# KANSAS!



## MrFysch (Feb 9, 2008)

Headed back to western Kansas for 10 days on Friday. Missed drawing a tag last year so really looking forward to getting back out there. Breaking camp in the UP in the morning after 3 weeks of hunting the big woods. Stopping to see the wife and the dogs for a couple days before heading west. Damn it's nice being retired!


----------



## snortwheeze (Jul 31, 2012)

Can't wait to see what ya kill Ron good luck and enjoy retirement! Seems ya are!


----------



## rockafed13 (12 mo ago)

Good luck! I will be in eastern Kansas free lancing it. First trip out there for me


----------



## buckguts1970 (Dec 7, 2012)

Prick!! Lol

Sent from my SM-G981V using Michigan Sportsman mobile app


----------



## MrFysch (Feb 9, 2008)

buckguts1970 said:


> Prick!! Lol
> 
> Sent from my SM-G981V using Michigan Sportsman mobile app


😆😆😆


----------



## MrFysch (Feb 9, 2008)

Update….deer numbers are down a bit out here in western Kansas. Very dry drought like conditions. Have seen several shooters with a couple high 150s in our scouting. All our blinds and cameras are set. Waiting for the Wednesday opener. 8 degrees with a SSW wind predicted for weds am.


----------



## DirtySteve (Apr 9, 2006)

MrFysch said:


> Update….deer numbers are down a bit out here in western Kansas. Very dry drought like conditions. Have seen several shooters with a couple high 150s in our scouting. All our blinds and cameras are set. Waiting for the Wednesday opener. 8 degrees with a SSW wind predicted for weds am.
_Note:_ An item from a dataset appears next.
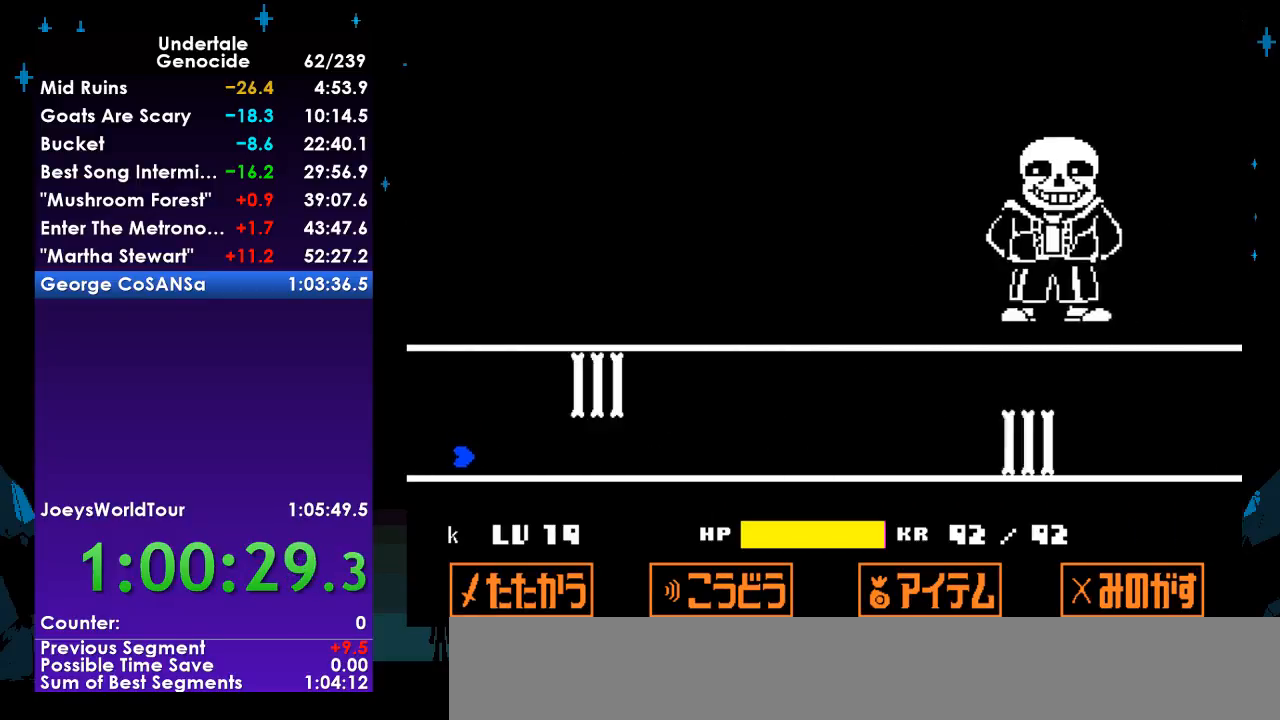
{"keys": ["down", "up"], "events": [[100, "down", "up"], [133, "up", "down"], [500, "down", "down"]]}
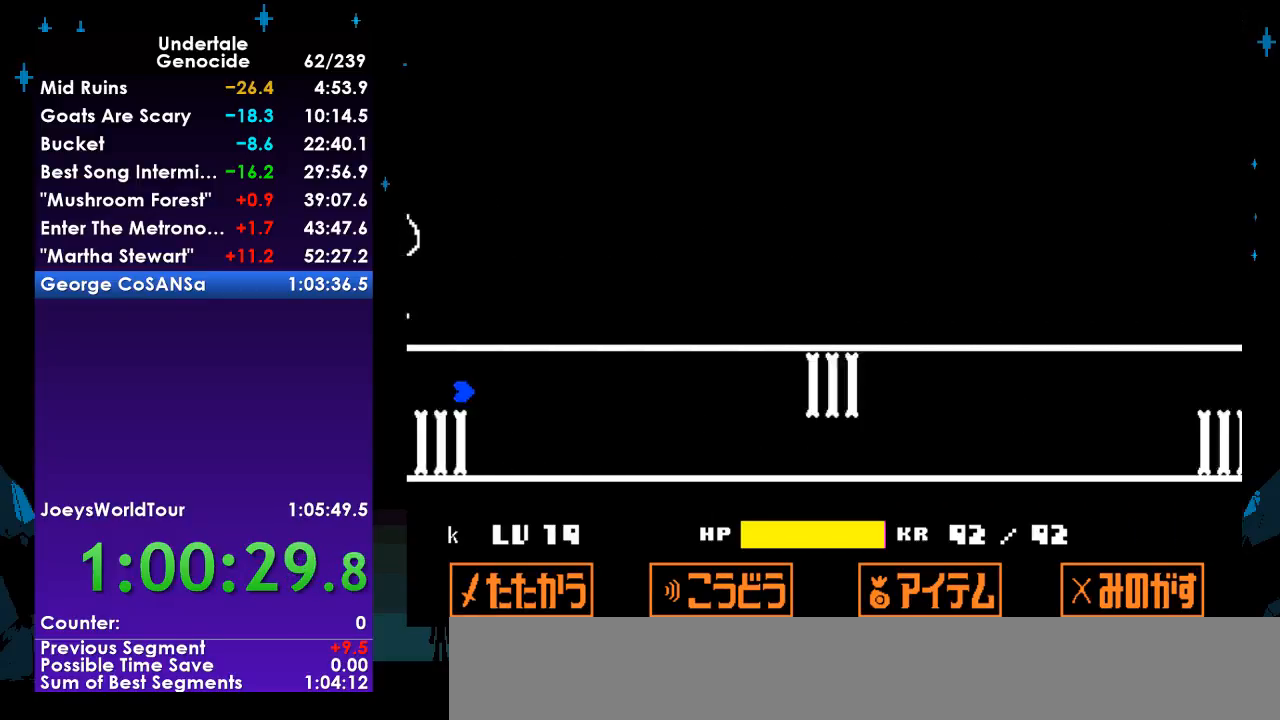
{"keys": ["up"], "events": [[67, "up", "up"], [333, "up", "down"], [400, "down", "up"]]}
Man that seems cold for Kansas! I have only been twice for upland hunting but once was jan and once was late dec. Both times we had highs in 50's. 

I have been reading about the droughts out there. Have you been seeing many pheasats or quail? We are thinking of changing to another region when we go in January this year 

Sent from my SM-S901U using Michigan Sportsman mobile app


----------



## MrFysch (Feb 9, 2008)

Not very many pheasants out west this year from what I am seeing. 8 degrees is the morning temp. It will warm to the 40s. Has been in the 50s and 60s everyday I have been here


----------



## MrFysch (Feb 9, 2008)

Saw lots of big bucks today driving around some of the country out here today. Lots of chasing still going on out here. Saw a bruiser pushing 190 in a spot that I have permission on along with several in the 40s and 50s. Has me thinking.


----------



## anagranite (Oct 23, 2010)

Good luck to you, Kansas was always fun but I've only hunted the east side.


----------



## Ginweed (Jan 13, 2005)

Good luck to all you M-S ers hunting the gun opener tomorrow. Drove all night to get here this morning. Hunting in SE side of the state. Blessed to have two opening days this year. 
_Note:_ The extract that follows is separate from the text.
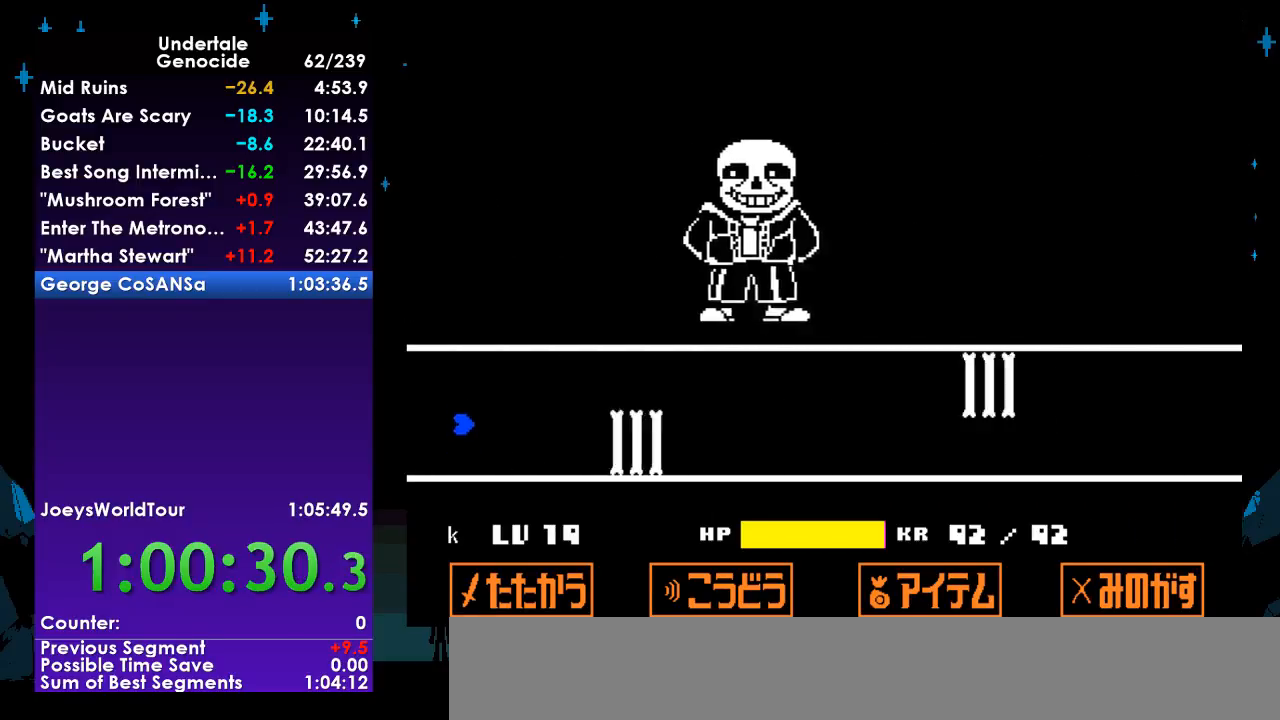
{"keys": ["up"], "events": [[233, "down", "down"], [233, "up", "up"], [500, "down", "up"], [500, "up", "down"]]}
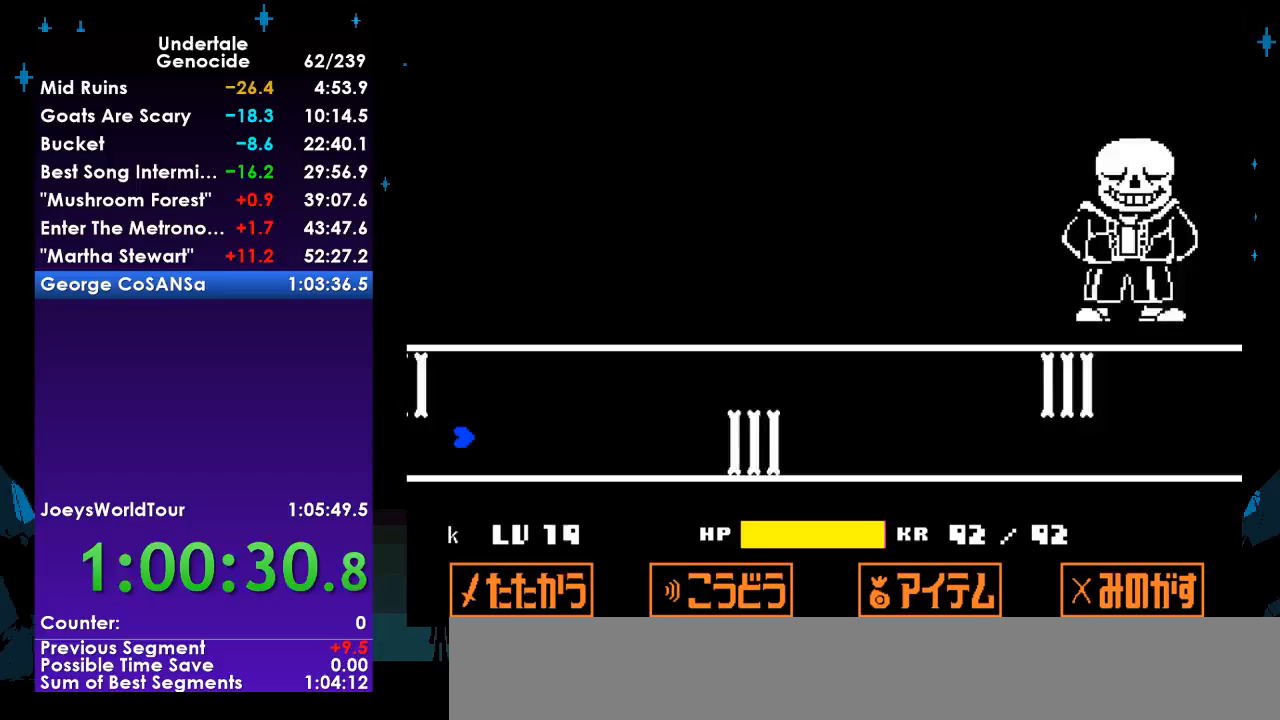
{"keys": ["down"], "events": [[333, "down", "down"], [333, "up", "up"]]}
Sent from my iPhone using Michigan Sportsman


----------



## ottertrapper (Jan 6, 2006)

Good luck everyone! I bow hunted Kansas doe for first time this year what an awesome state. Love that country! Looking forward to some pics


----------



## MrFysch (Feb 9, 2008)

Well another fun year in Kansas. Had my sights set high this year. Had many opportunities but never pulled the trigger on a Kansas giant. Severe drought this year caused most of the big bucks to have broken racks. Several encounters with 4 and 5 year Olds that were just to bad of shape. Several target bucks just never came into range. Made some incredible stalks. Saw at least 25 bucks while hunting. Shot 2 yokes. Partner shot a old buck first morning. I sat a guy from the UP in my favorite spot saturday morning and as luck would have it...a power company employee checking powerlines after Friday's 60 mph dustorm, ran
















several bucks including a great old 10ptr right to him. Overall a great trip as always, can't wait to return to western Kansas!


----------



## ottertrapper (Jan 6, 2006)

Nice job on the yotes. Nice buck your partner shot as well. When does Kansas rifle end? Hopefully you draw a tag next year


----------



## MrFysch (Feb 9, 2008)

It ends this weekend. The drought situation in western Kansas is alarming this year. Hopefully things turn around fast. Talking to several farmers it could be game over for alot of them if things don't change soon.


----------



## Flag Up (Feb 15, 2009)

Nice hunt! How was the Turkey situation out there?


----------



## MrFysch (Feb 9, 2008)

Turkeys and pheasants were way down


----------



## ottertrapper (Jan 6, 2006)

MrFysch said:


> It ends this weekend. The drought situation in western Kansas is alarming this year. Hopefully things turn around fast. Talking to several farmers it could be game over for alot of them if things don't change soon.


That’s never good to hear especially ones way of making a living. Hopefully they get some much needed moisture and next summer isn’t bad on them.


----------



## Cork Dust (Nov 26, 2012)

Apparently not everyone had trouble finding a trophy deer in Kansas this year. Fort Riley, crossbow kill, green score 218







"

This buck was killed by decoy customer of mine on his lease...


----------



## MrFysch (Feb 9, 2008)

Those are dandies for sure!


----------